Kells asked: “Are you giving it an extra?”

“Sure. It’s on the presses now — be on the streets in a little while.”

“That’s dandy.”

Kells went into the kitchen, switched on the light. He looked out the kitchen window and then he went to a tall cupboard — the kind of cupboard where brooms are kept in a modern apartment — opened the door.

Fenner came out, blinking in the bright light. He said: “I would have had” — he swallowed — “would have had to come out in another minute. I nearly smothered.”

“That’s too bad.”

Beery stood in the doorway. He said: “For the love of God!”

Fenner went into the living room and sat down. He was breathing hard.

Kells strolled in behind him and sat down across the room, facing him.

Fenner took out a handkerchief and dabbed at his mouth and forehead. He said: “I followed her as you suggested, and when she went in through the lobby, I came up the side stair intending to meet her up here.”

Kells smiled gently, nodded.

“I didn’t want to be seen following her through the lobby, you know.”

“No.”

Beery was still standing in the kitchen doorway, staring bewilderedly at Fenner.

“I knocked but she hadn’t come up yet,” Fenner went on, “so I opened the door — it was unlocked — and came in.”

Kells said: “The door was unlocked?”

Fenner nodded. “In a few minutes I heard her coming up the hall and she was talking to a man.
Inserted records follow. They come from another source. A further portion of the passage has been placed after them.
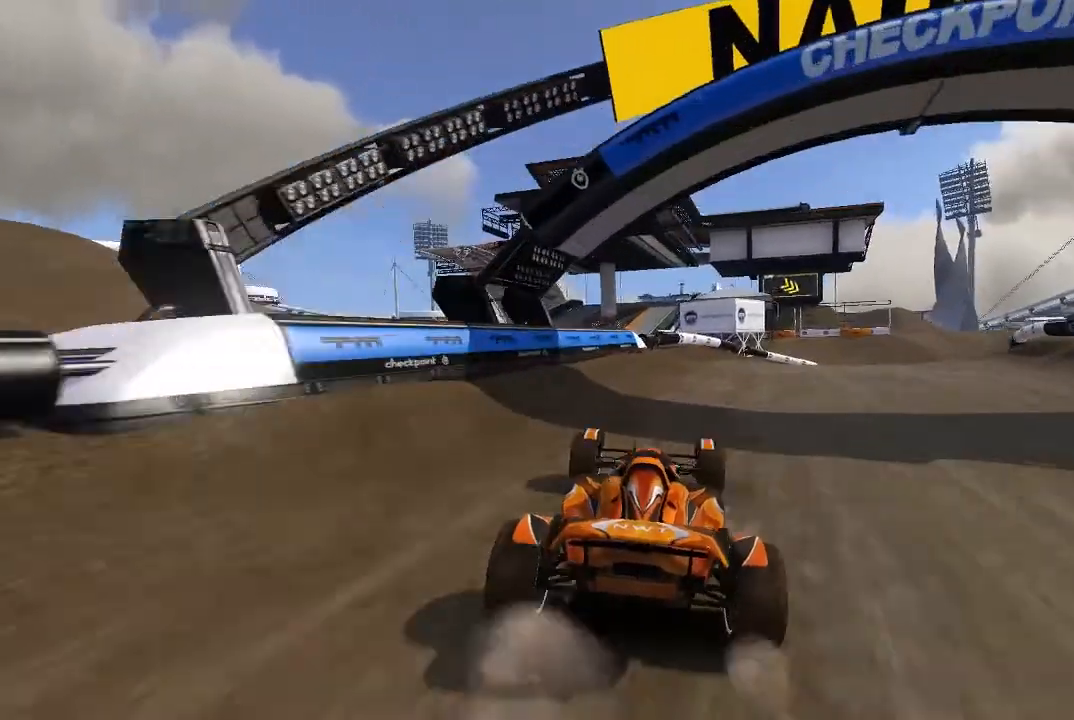
{"buttons": ["A"], "left_stick": "right", "events": []}
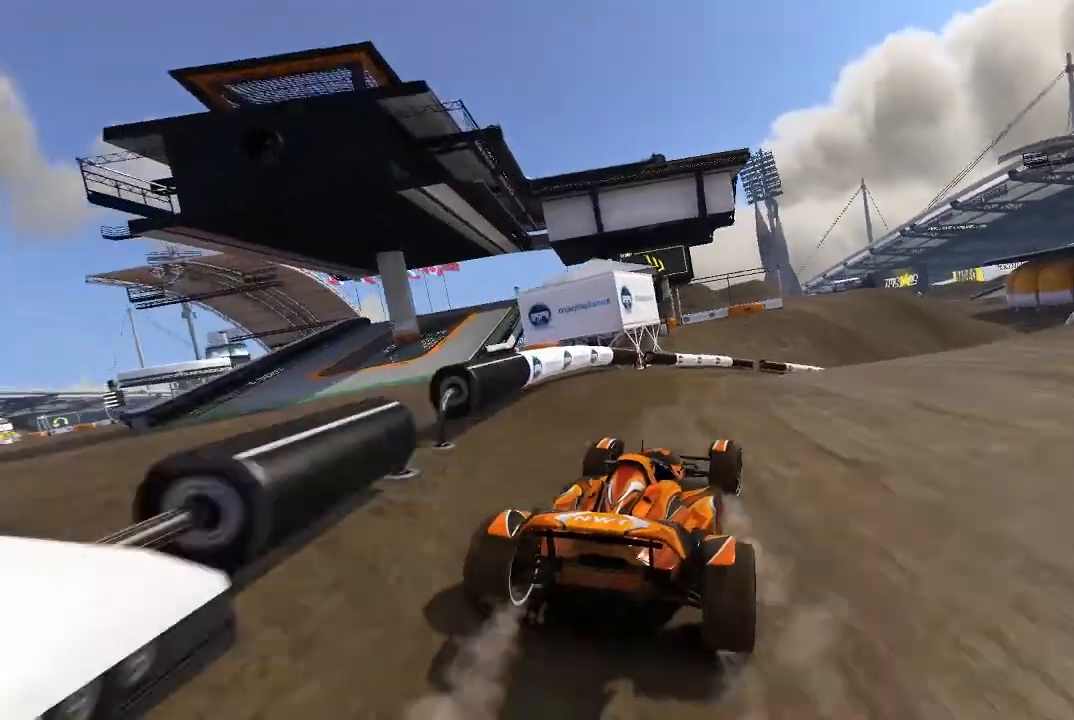
{"buttons": ["A"], "left_stick": "center", "events": [[280, "left_stick", "up-right"], [340, "A", "up"], [400, "A", "down"], [500, "left_stick", "center"]]}
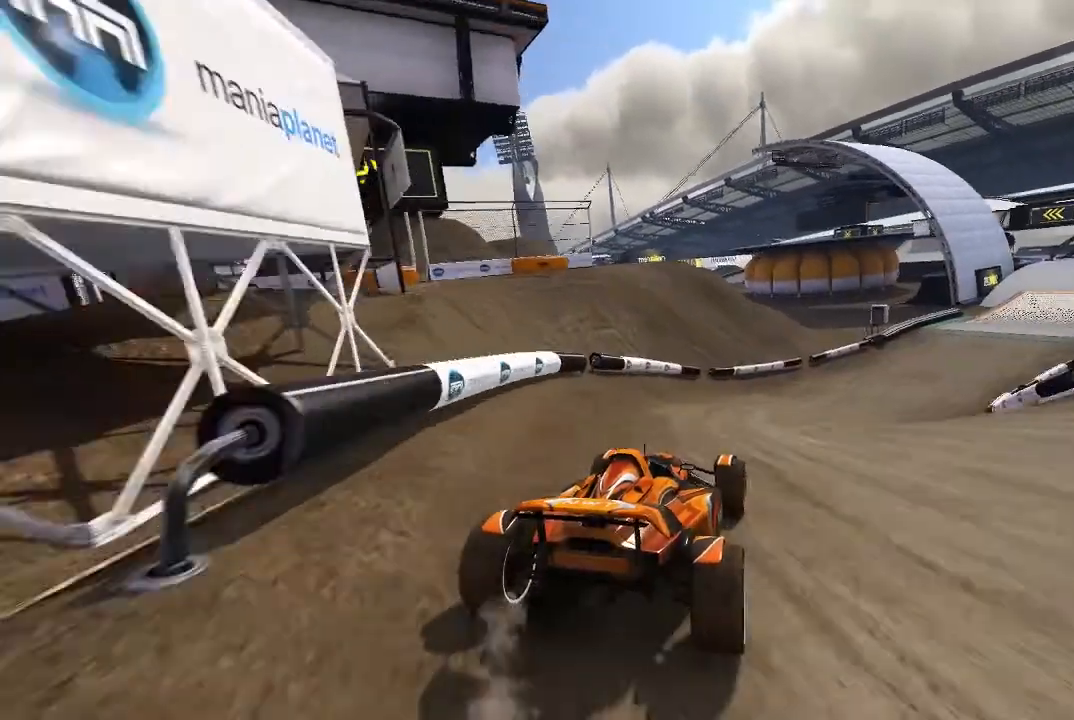
{"buttons": ["A"], "left_stick": "center", "events": [[200, "left_stick", "up-right"], [400, "left_stick", "center"]]}
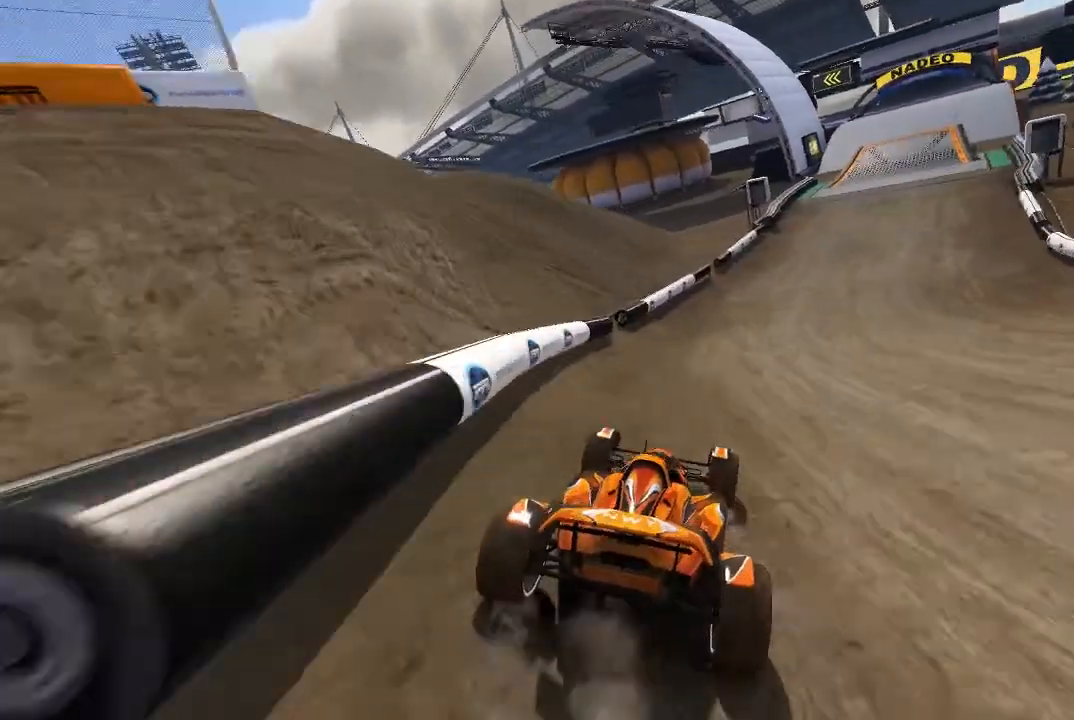
{"buttons": ["A"], "left_stick": "right", "events": [[80, "left_stick", "up-right"], [280, "left_stick", "center"], [380, "left_stick", "right"]]}
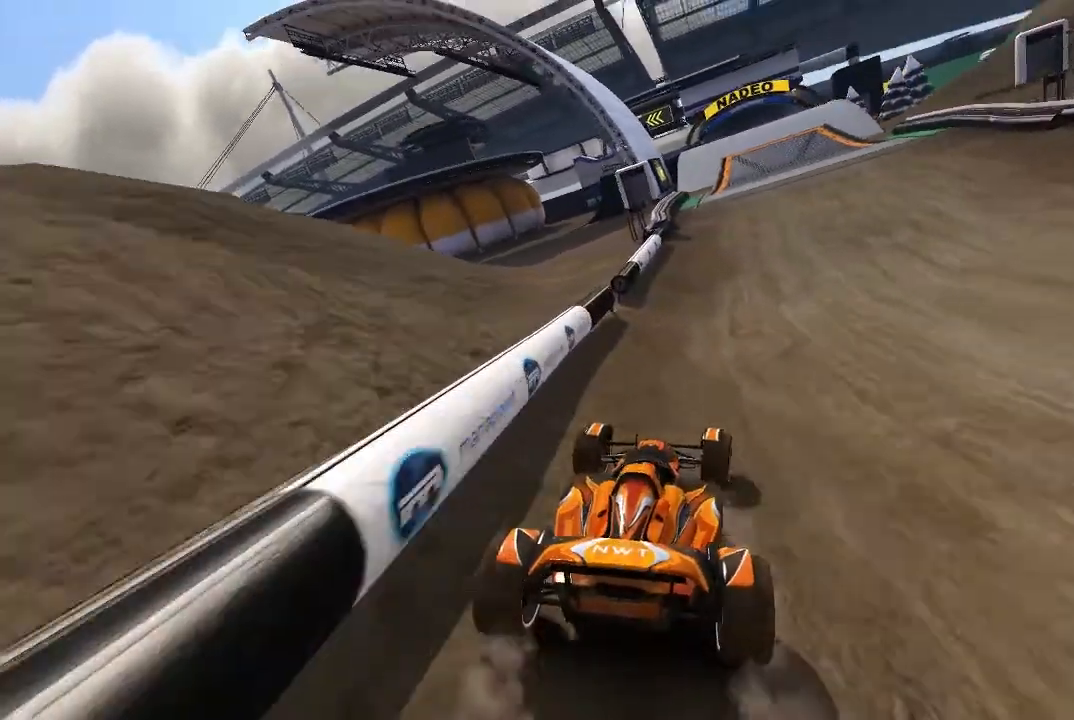
{"buttons": ["A"], "left_stick": "center", "events": [[200, "left_stick", "center"]]}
I went into the kitchen, of course, and she and Bellmann came in. They were arguing about something. Bellmann went into the bathroom I think, and then I heard the two shots during one of the peals of thunder. I didn’t know what to do — and then when I was about to come out and see what had happened, you knocked at the door.”

Fenner paused, took a long breath. “I didn’t know it was you, of course, so I hid in the cupboard.”

Kells said: “Oh.”

“I thought it would be better if I didn’t get mixed up in a thing of this kind, anyway.”

Kells said, “Oh,” again. Then he looked up at Beery. “Sit down, Shep,” he said. “I want to tell you a story.”

Beery sat down near the door.

Kells stretched one long leg over the arm of his chair, made himself as comfortable as possible. “This afternoon I told Mister Fenner” — he inclined his head towards Fenner in one slow emphatic movement — “that I knew a gal who had some very hot political info that she wanted to sell.”

Beery nodded almost imperceptibly.

“He was interested and asked me to send her to his hotel tonight. I had a talk with her, and the stuff sounded so good that I got interested too — took her to Fenner’s myself.”

Fenner was extremely uncomfortable. He looked at Kells and dabbed at his forehead; his lips were bent into a faint forced smile.

“We offered the information — information of great political value — to Mister Fenner at a very fair price,” Kells went on. “He agreed to it and called the manager of his hotel and asked him to bring up an envelope containing a large amount in cash”

Kells turned his eyes slowly from Beery to Fenner. “When the manager came in a couple of benders came in with him. They’d been waiting in the next apartment, listening across the airshaft to find out what they had to heist — it was supposed to look like Rose’s stick-up — or Bellmann’s...”

Fenner stood up.

Kells said: “But it was Mister Fenner’s. Mister Fenner wanted to eat his cake and have crumbs in his bed, too.”